The American church under extreme pressure from the media, courts, and victims of clergy sexual abuse commissioned a study that resulted in some hard data about priests’ and bishops’ behavior. Three to six percent of Catholic priests can be counted on to have sex with minors.

Because 80 percent of the abuse victims are boys the men in power said, “Ah, ah. We now know that the cause of the sexual problem in the church is the gays, the homosexuals, the queers, who have snuck into our ranks uninvited, surreptitiously and for the first time in the last 50 years.”

As I stated earlier, there has always been a larger proportion of gay oriented men in the priesthood than in the general population. But—and this is a vital but—there is no connection between homosexual orientation and choosing a child as a sex object. There in not one scientific study that contradicts that statement.
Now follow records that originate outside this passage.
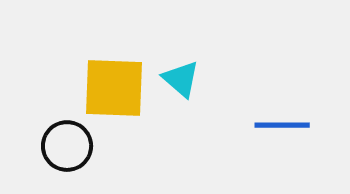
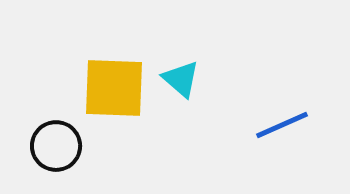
blue line: rotated 24 degrees counterclockwise
black circle: moved 11 px left
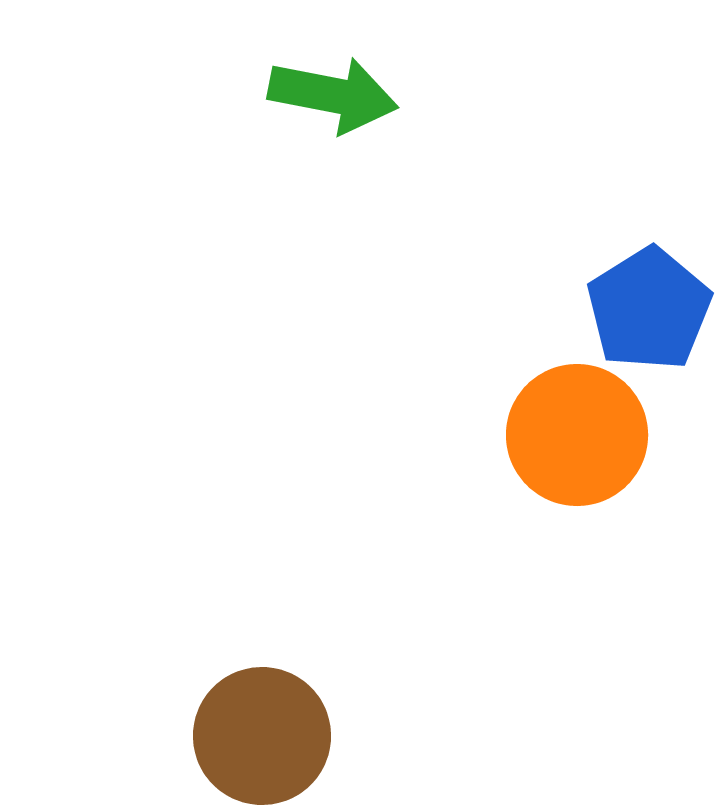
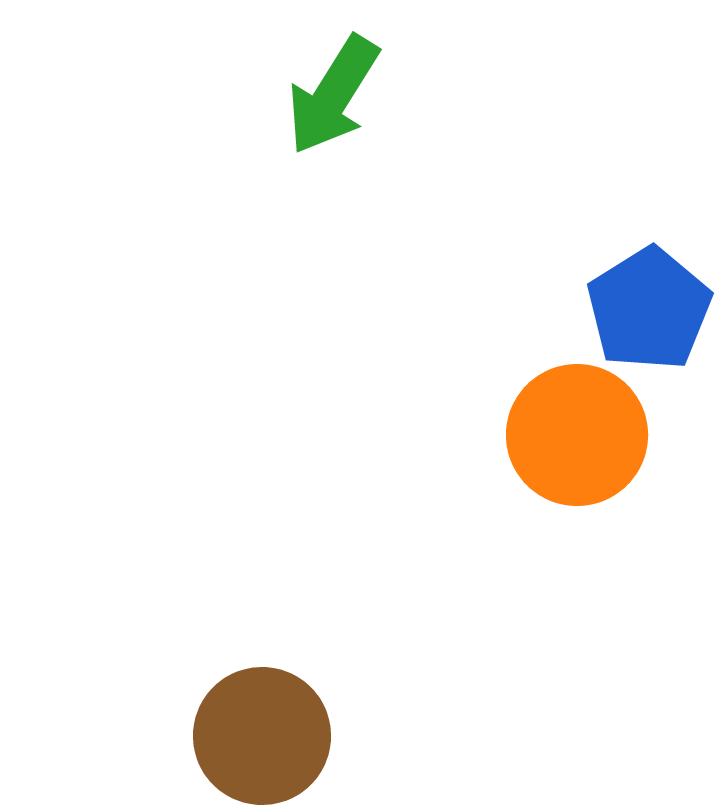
green arrow: rotated 111 degrees clockwise
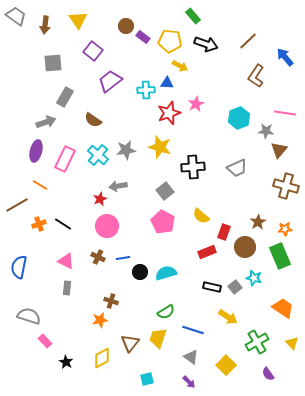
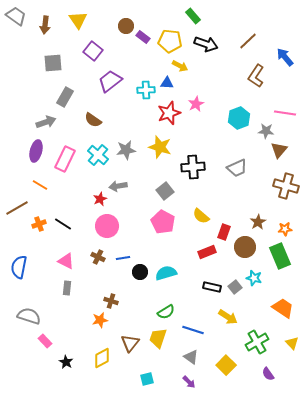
brown line at (17, 205): moved 3 px down
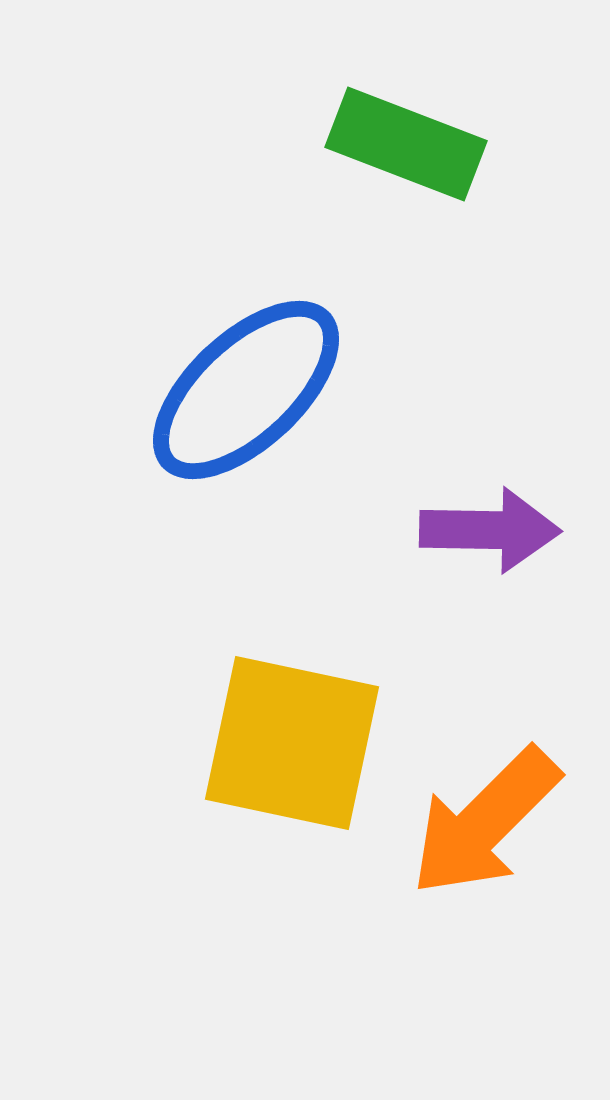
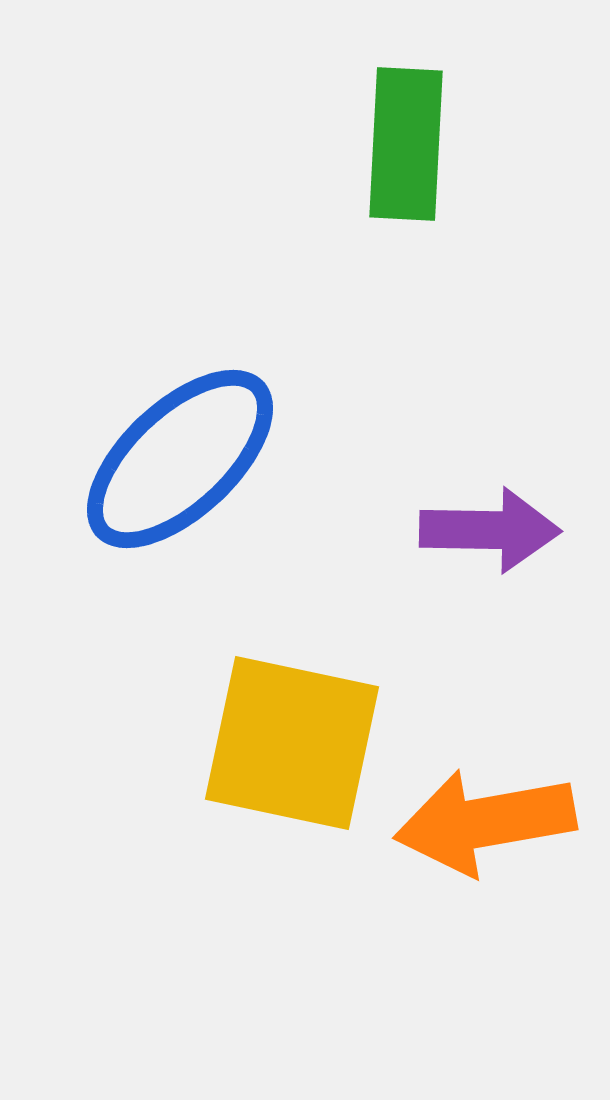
green rectangle: rotated 72 degrees clockwise
blue ellipse: moved 66 px left, 69 px down
orange arrow: rotated 35 degrees clockwise
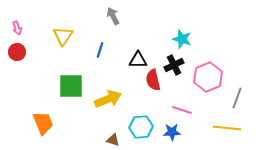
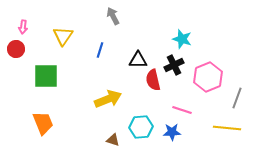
pink arrow: moved 6 px right, 1 px up; rotated 24 degrees clockwise
red circle: moved 1 px left, 3 px up
green square: moved 25 px left, 10 px up
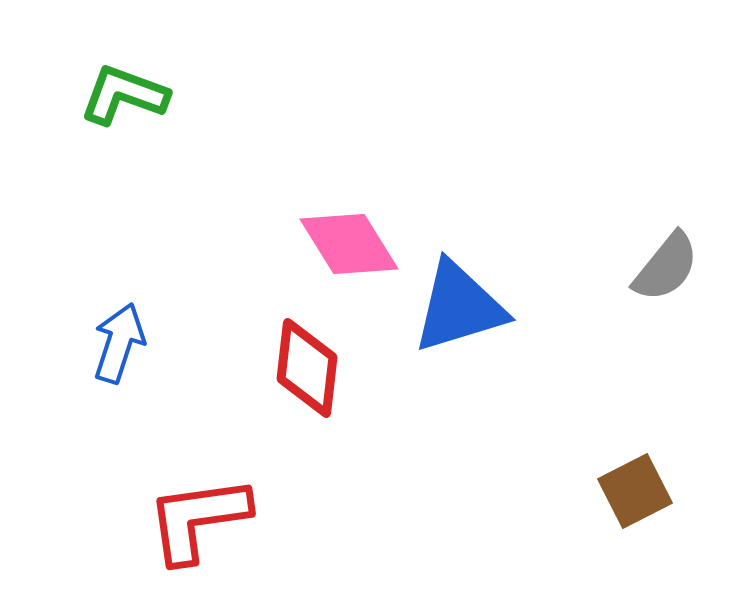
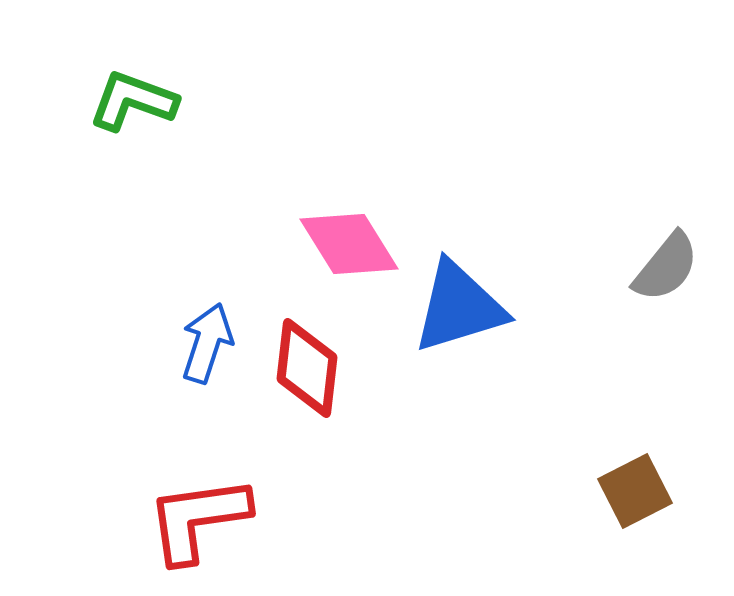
green L-shape: moved 9 px right, 6 px down
blue arrow: moved 88 px right
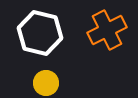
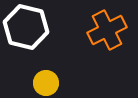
white hexagon: moved 14 px left, 6 px up
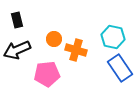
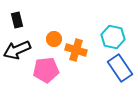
pink pentagon: moved 1 px left, 4 px up
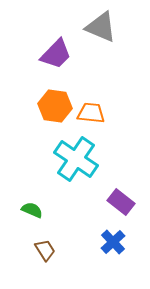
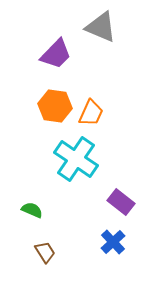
orange trapezoid: rotated 108 degrees clockwise
brown trapezoid: moved 2 px down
Think clearly about it. When a 35-year-old man abuses a 13-year-old girl we don’t hit our forehead and say, “there goes one of those heterosexuals again!” We can make a clear distinction between sexual orientation and object of sexual desire. Gay men are not more geared toward sex with children than straight men are. That pedophilia is a problem across the board of sexually active men does not absolve the church from its specific problems with its clergy.

The church does have to account for the large proportion of immature, psychosexually underdeveloped priests that have shown up on the radar screen of every serious study of Catholic clergy. (Cf. Kennedy-Heckler, 1972)

The myopic design, focus, motivation, and purpose of searching for homosexual men in seminaries is doomed to produce a distorted picture, no matter how it comes out. It only raises the unanswered questions about celibacy.

Who is really practicing perfect and perpetual chastity? Will each of the bishops and priests investigating the seminaries be certified as heterosexually oriented and long-standing practitioners of perfect celibacy?

Concern for the sexual welfare of priests and people is a worthy goal. The Vatican needs to proceed in a more intelligent and reasonable way than is demonstrated in the currently biased and unbalanced proposed investigation.

It is difficult for anyone to talk about sex. Sex is a tricky area of human adjustment and behavior to examine. Those who are going to conduct the investigation into the sexual reality of seminaries need first of all to be honest with themselves.

I have devised a hundred question inventory for Vatican appointed priests who are going to study the celibate-sexual practice of clergy. These are some of the same questions that Vatican officials and bishops should have to answer first:

(Numbers 1 to 25 are deleted from this version.)

26. Do you or have you ever masturbated?
27. Have you ever looked at pornography?
28. Have you ever had any sexual contact with an animal?
29. Have you ever had any sexual contact with another person?
30. Have you ever had sexual contact with an adult woman?
31. Have you ever had any sexual contact with an adult male?
32. Have you ever had sexual contact with an adolescent girl?
33. Have you ever had sexual contact with an adolescent boy?
34. Have you ever had sexual contact with a child who was five years younger than you?
35. What was the gender of that child?
36. How old were you at the time of the contact?
37. What thoughts or images sexually excite you?
38. When was your most recent orgasm, from any source?
39. What images accompanied your most recent orgasm?
40. What are the usual circumstances of your orgasms?
41. What has been the longest period during which you practiced perfect celibacy?

(Numbers 42 to 55 are deleted from this version.)

56. What do you consider your sexual orientation?